The district court’s order granting TPS’s motion for summary judgment on Count I of its complaint is reversed. The breach of contract claim is remanded to the district court for consideration of any remaining defenses which TPS may have raised.
Ill
General Commercial also sued TPS and TPS’s former president, William Teags, for tortious interference with a contract and intentional interference with prospective economic advantage. These claims were based on General Commercial’s expectation of receiving further business from Disney, business which TPS appropriated for itself.
To sustain a claim for tortious interference with a contract or prospective economic advantage, General Commercial must allege some injury — like the misappropriation of trade secrets — not compensated by contract remedies.

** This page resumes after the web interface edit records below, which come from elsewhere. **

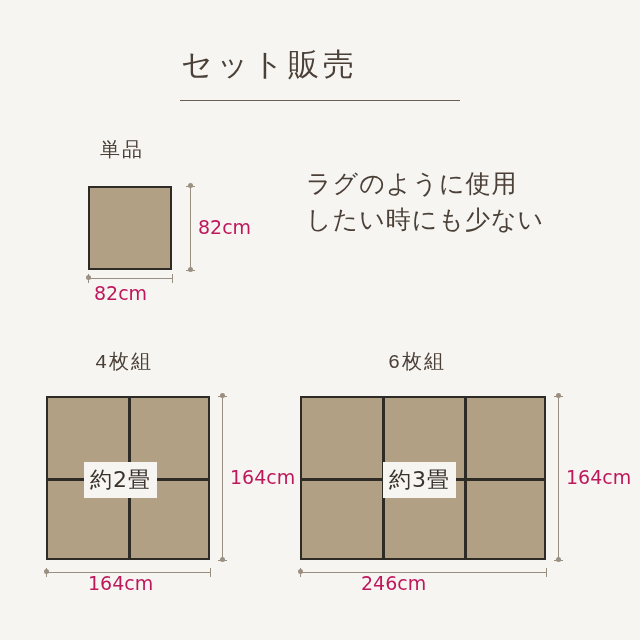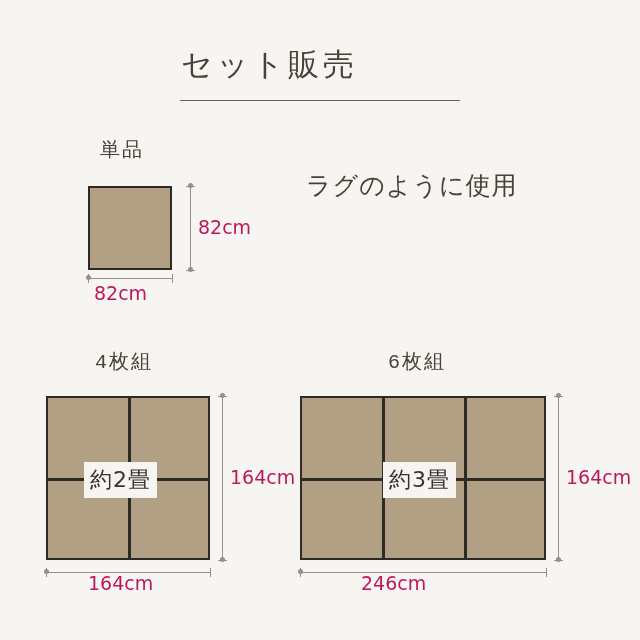--- a/index.html
+++ b/index.html
@@ -180,21 +180,21 @@
 
   
   .desc {
     position: absolute;
     top: 168px;
     left: 306px;
     width: 300px;
     font-size: 25px;
     line-height: 1.42;
     color: #4a4038;
-    font-family: Liberation Sans, sans-serif;
+    font-family: Liberation Mono, monospace;
     letter-spacing: 1px;
   }
   .desc div { white-space: nowrap; }
 </style>
 </head>
 <body>
 
 <div class="page">
 
   <div class="title">セット販売</div>
@@ -213,20 +213,21 @@
   <div class="tick-v" id="dimh-single-l"></div>
   <div class="tick-v" id="dimh-single-r"></div>
   <div class="dim-text" id="dimh-single-text">82cm</div>
 
   <div class="dot" id="dot-single-tr"></div>
   <div class="dot" id="dot-single-br"></div>
   <div class="dot" id="dot-single-bl"></div>
 
   <div class="desc">
     <div>ラグのように使用</div>
+    <div>したい時にも少ない</div>
   </div>
 
   <div class="sec-label" id="label-four">4枚組</div>
 
   <div class="mat" id="mat-four">
     <div class="divider-v"></div>
     <div class="divider-h"></div>
   </div>
   <div class="mat-overlay" id="overlay-four">約2畳</div>
 

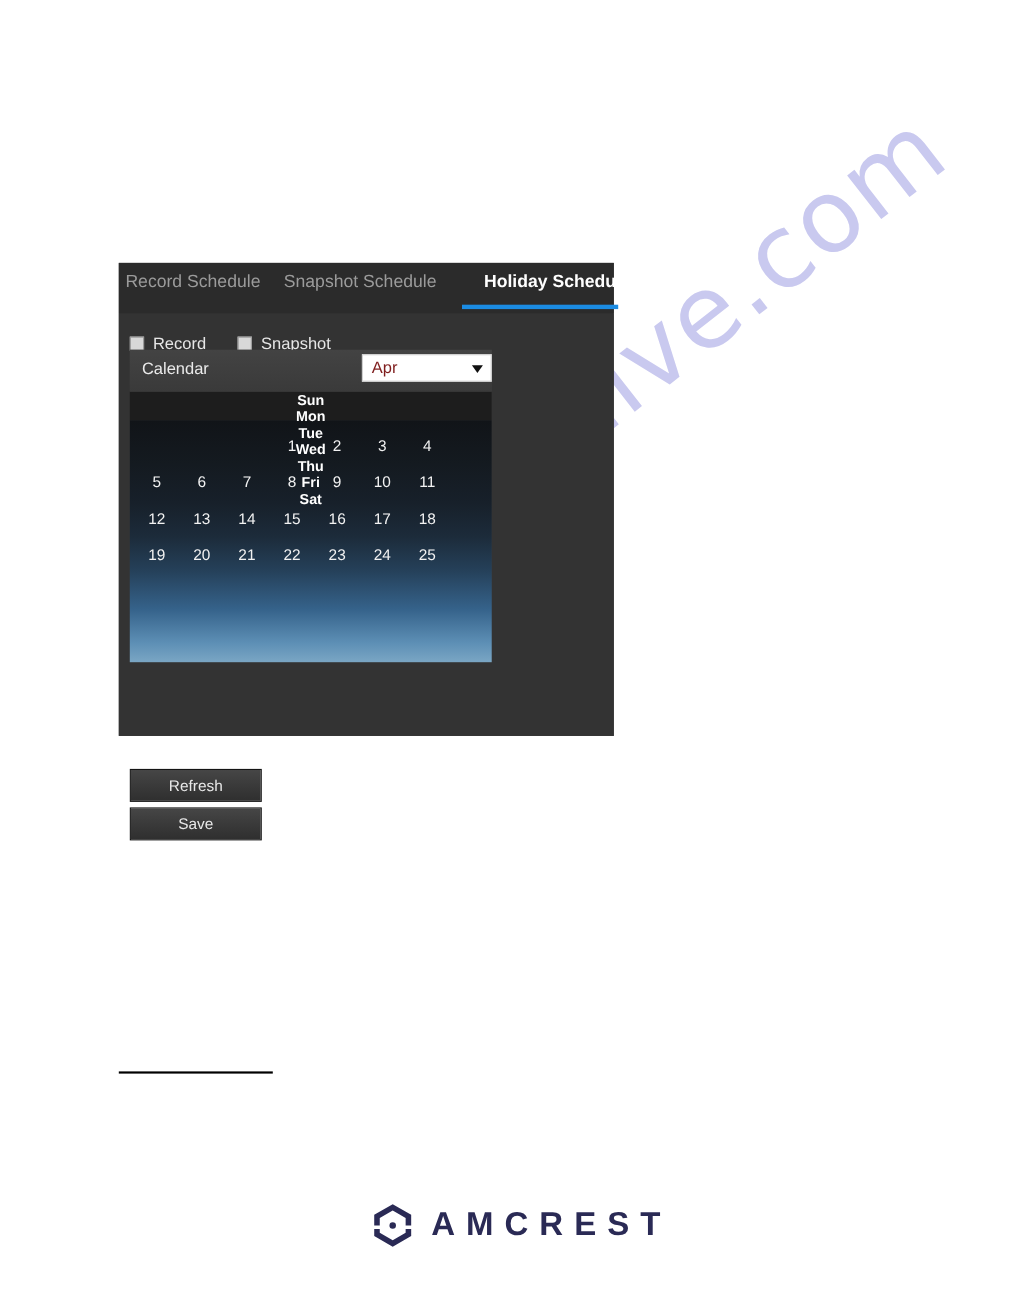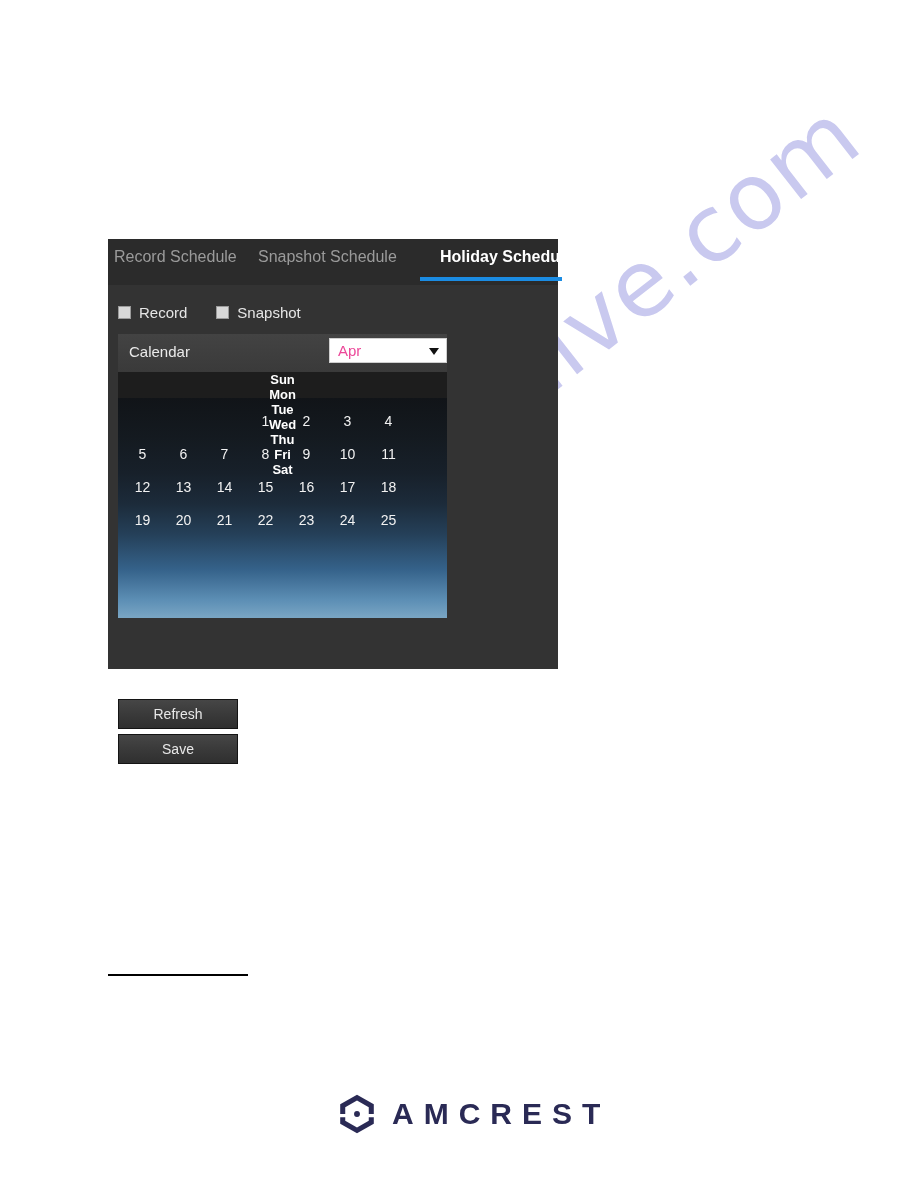--- a/index.html
+++ b/index.html
@@ -107,21 +107,21 @@
   .cb-label {
     font-size: 15px;
     color: #e6e6e6;
   }
   #cb-gap { width: 11px; }
 
   
   #calendar {
     position: absolute;
     left: 10px;
-    top: 49px;
+    top: 33px;
     width: 329px;
     background: #3c3c3c;
   }
   #calendar-header {
     height: 38px;
     position: relative;
     background: linear-gradient(to bottom, #434343 0%, #3a3a3a 100%);
   }
   #calendar-label {
     position: absolute;
@@ -138,21 +138,21 @@
     height: 25px;
     background: #ffffff;
     border: 1px solid #cfcfcf;
     box-sizing: border-box;
   }
   #month-value {
     position: absolute;
     left: 8px;
     top: 3px;
     font-size: 15px;
-    color: #ec4899;
+    color: #7f1d1d;
   }
   #month-arrow {
     position: absolute;
     right: 7px;
     top: 9px;
     width: 0; height: 0;
     border-left: 5px solid transparent;
     border-right: 5px solid transparent;
     border-top: 7px solid #111111;
   }

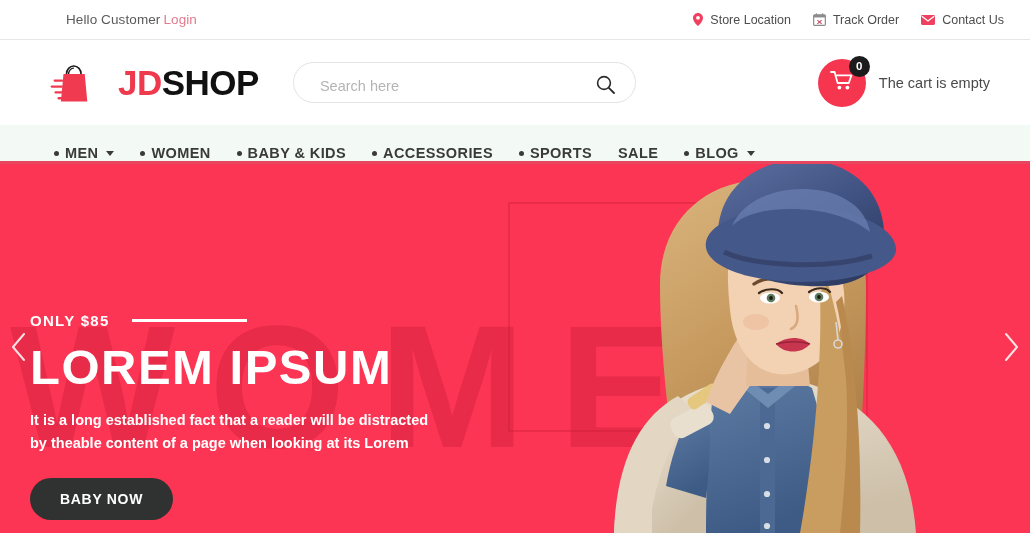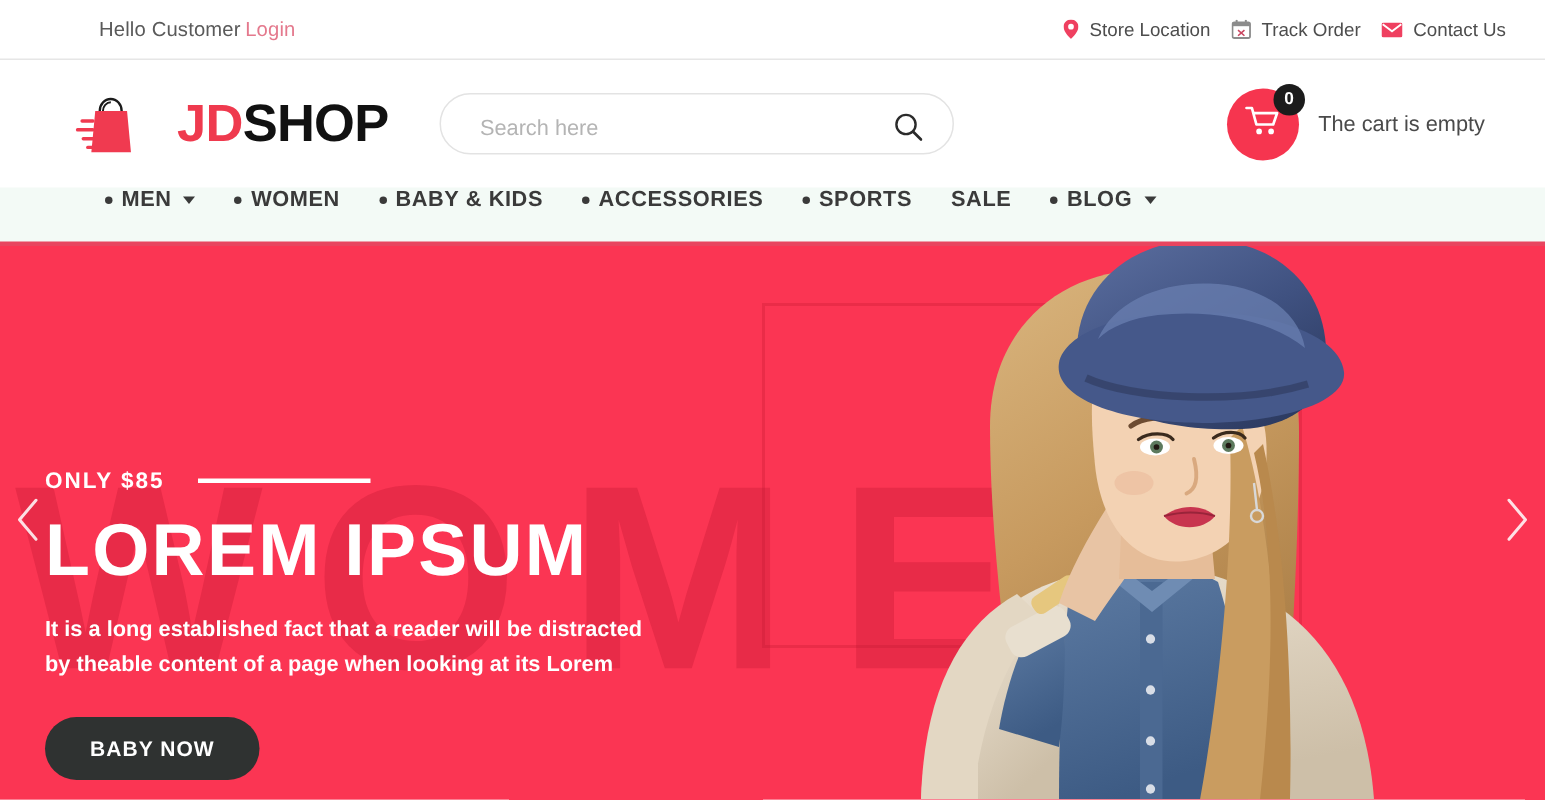--- a/index.html
+++ b/index.html
@@ -30,21 +30,21 @@
   }
   .greeting .login-link {
     color: #e4798d;
     margin-left: 3px;
     cursor: pointer;
   }
   .topbar-right {
     margin-left: auto;
     display: flex;
     align-items: center;
-    gap: 14px;
+    gap: 22px;
   }
   .util-link {
     display: flex;
     align-items: center;
     gap: 7px;
     font-size: 12.5px;
     color: #4d4d4d;
     cursor: pointer;
     white-space: nowrap;
   }
@@ -154,22 +154,22 @@
     color: #4a4a4a;
     white-space: nowrap;
   }
 
   
   .nav {
     height: 39px;
     background: #f3faf6;
     border-bottom: 3px solid #e8455f;
     display: flex;
-    align-items: flex-start;
-    padding-left: 70px;
+    align-items: flex-end;
+    padding-left: 54px;
   }
   .nav-item {
     display: flex;
     align-items: center;
     gap: 6px;
     font-size: 14.5px;
     font-weight: bold;
     color: #3a3a3a;
     letter-spacing: .4px;
     cursor: pointer;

The district court’s order denying General Commercial’s motion for summary judgment and granting TPS’s cross-motion is AFFIRMED in part, REVERSED in part and REMANDED; the order denying defendants’ motion for costs and attorney’s fees is AFFIRMED. Each side will bear its own costs on appeal.
Notes
. The holdings of Boughton and King are similarly unequivocal, and apply without regard to whether or not the contract limits a party’s right to use a piece of property. See Scott v. Snelling & Snelling, Inc.,
. This is especially true here because the contract includes a liquidated damages clause that sets the price TPS must pay for taking Disney’s business from General Commercial: 25 percent of TPS’s gross invoices to Disney. This price remains constant no matter how underhanded TPS's scheme for obtaining the work, be it using its relationship with General Commercial to gain access to key employees at Disney, or breaching any fiduciary relationship it might have had with General Commercial.